DOCUMENT SECTION:
--- START ---

Here’s the layout that I’m using, on which my helper scripts are based:

  • /backup/local/ is where encryption is done, and where I keep log files and such.
  • /backup/local/megafuse.cache/ is a cache for the Mega mount point, as my /tmp is not suitable for the task.
  • /backup/local/rsyncrypto.enc/ is where encrypted files are stored.
  • /backup/secret/rsyncrypto.crt is the big secret from rsyncrypto initialization.
  • /backup/secret/rsyncrypto.key is the master key to rule them all, and must be kept from Sauron.
  • /backup/secret/rsyncrypto.filelist is the list of files/directories to encrypt.
  • /backup/secret/rsyncrypto.filemap gives the mapping between real paths and random names.
  • /backup/secret/rsyncrypto.keys/ is where per-file keys are stored.
  • /backup/.mega/ is the mount point for Mega.
  • /backup/.hubic/ is the mount point for Hubic.
  • /backup/.yandex/ is the mount point for Yandex disk.
  • /backup/cloud/ is the mount point for the union of the above cloud storage.

Preparations

The first step was to create the master key and certificate:

openssl req -nodes -newkey rsa:1536 -x509 \
  -keyout /backup/secret/rsyncrypto.key \
-out /backup/secret/rsyncrypto.crt

Then I just had to put into /backup/secret/rsyncrypto.filelist the list of places that I wished to backup, for example:

/nas/shared/Paperwork/
/nas/shared/financial/
/nas/shared/sharedMaildir/
/nas/shared/photos/
/nas/private/yves/Maildir/
/nas/private/iris/Maildir/

Finally, on one of my network storage accounts, I created a Backup directory.

Usage

The first helper script handles the encryption of data. Its only purpose is to make sure I do not forget or mistype some parameters:

#!/bin/bash
# usage: rsyncrypto.sh

(date
rsyncrypto -v --delete --changed --trim=0 --filelist \
--name-encrypt=/backup/secret/rsyncrypto.filemap \
/backup/secret/rsyncrypto.filelist \
/backup/local/rsyncrypto.enc/ \
/backup/secret/rsyncrypto.keys/ \
/backup/secret/rsyncrypto.crt
date) \
1> >(tee /backup/local/rsyncrypto.log) \
2> >(tee /backup/local/rsyncrypto.err)

--- END ---

SUPPLIED RECORDS:
--- START ---

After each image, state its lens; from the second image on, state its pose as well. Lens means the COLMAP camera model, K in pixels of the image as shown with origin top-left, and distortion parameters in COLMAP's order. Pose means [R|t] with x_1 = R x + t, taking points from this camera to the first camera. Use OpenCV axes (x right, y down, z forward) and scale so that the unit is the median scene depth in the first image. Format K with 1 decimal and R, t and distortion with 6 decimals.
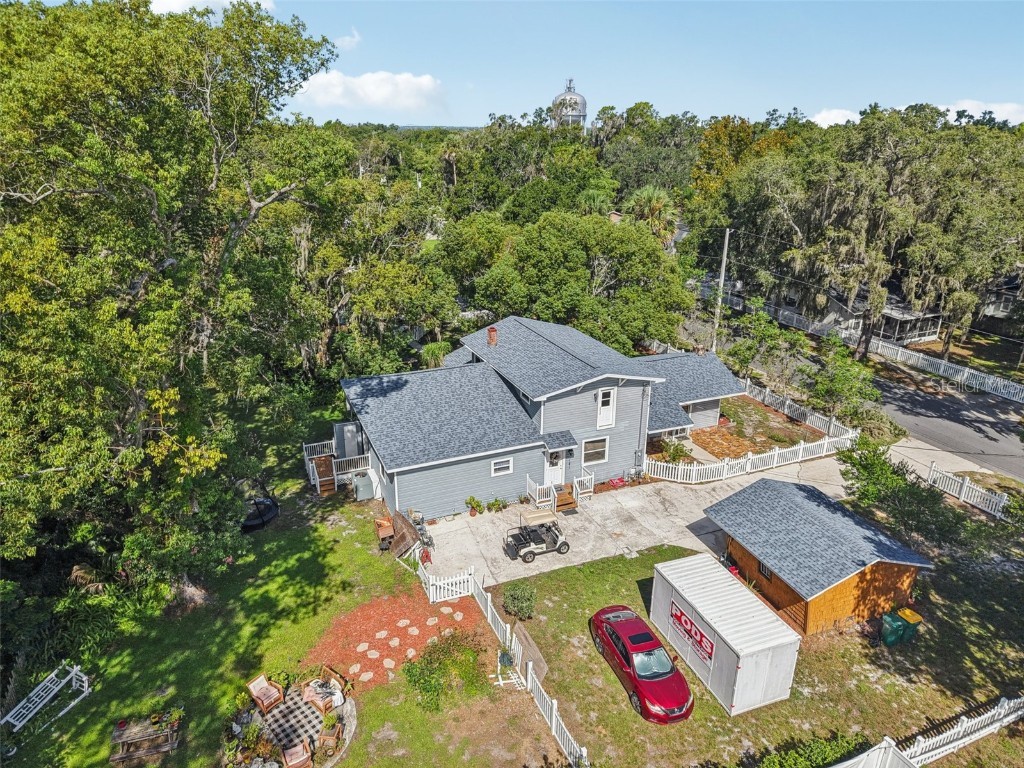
lens RADIAL K [[669.1, 0, 512.0], [0, 669.1, 384.0], [0, 0, 1]] dist [0.052280, 0.000404]
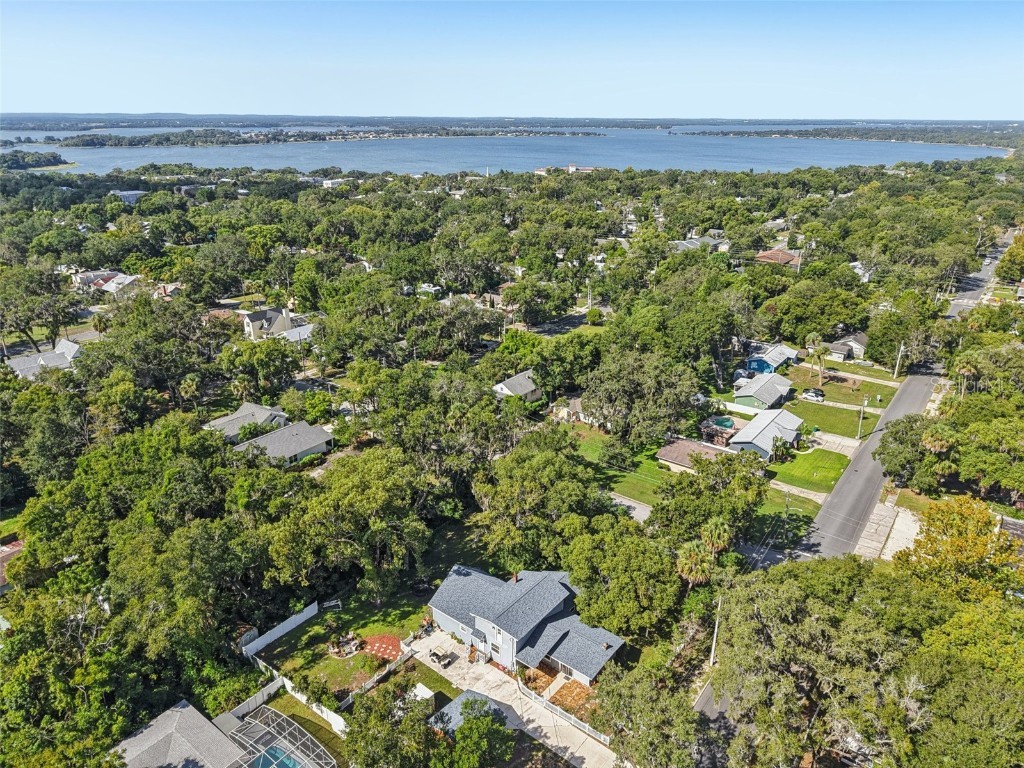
lens RADIAL K [[691.2, 0, 520.3], [0, 691.2, 364.3], [0, 0, 1]] dist [-0.003607, -0.005692]
pose [[0.496972, 0.288968, -0.818240, 1.908857], [-0.327392, 0.935680, 0.131596, -1.207342], [0.803637, 0.202486, 0.559613, -0.489570]]
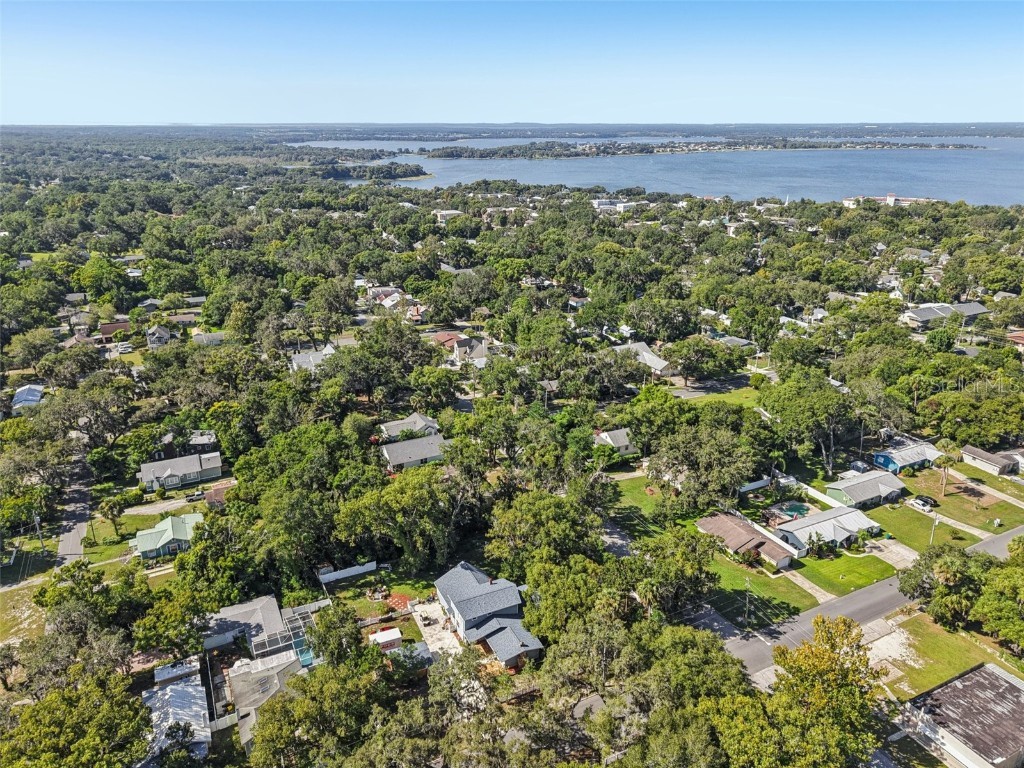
lens RADIAL K [[690.5, 0, 512.0], [0, 690.5, 384.0], [0, 0, 1]] dist [0.020019, -0.002246]
pose [[0.053533, 0.345054, -0.937055, 3.056968], [-0.374809, 0.876732, 0.301429, -2.151691], [0.925555, 0.335080, 0.176263, 0.250891]]
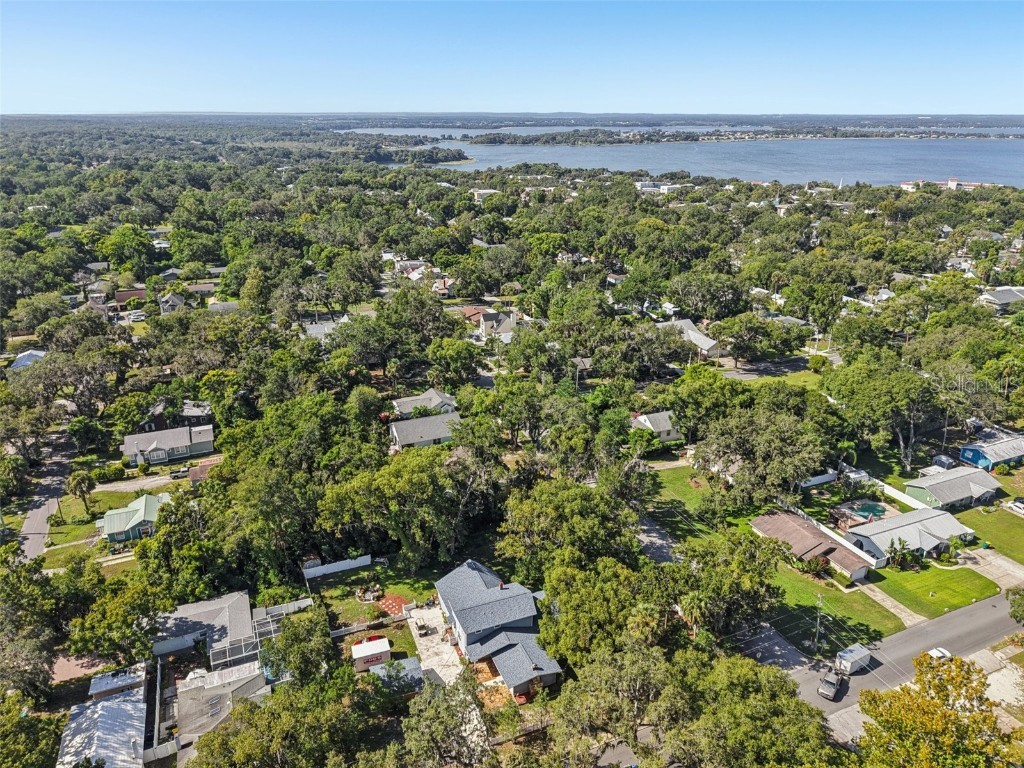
lens RADIAL K [[682.8, 0, 512.0], [0, 682.8, 384.0], [0, 0, 1]] dist [0.009880, -0.004434]
pose [[-0.006608, 0.361395, -0.932389, 2.450817], [-0.376488, 0.862902, 0.337130, -1.880457], [0.926398, 0.353261, 0.130359, 0.483966]]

--- END ---

From the backup setup description, quote the passage that opens with the words containing "Here’s the layout" and closes with "for the task.". The entries stand apart from the backup setup description and have no connection to it.

WRITTEN ANSWER:
Here’s the layout that I’m using, on which my helper scripts are based:

  • /backup/local/ is where encryption is done, and where I keep log files and such.
  • /backup/local/megafuse.cache/ is a cache for the Mega mount point, as my /tmp is not suitable for the task.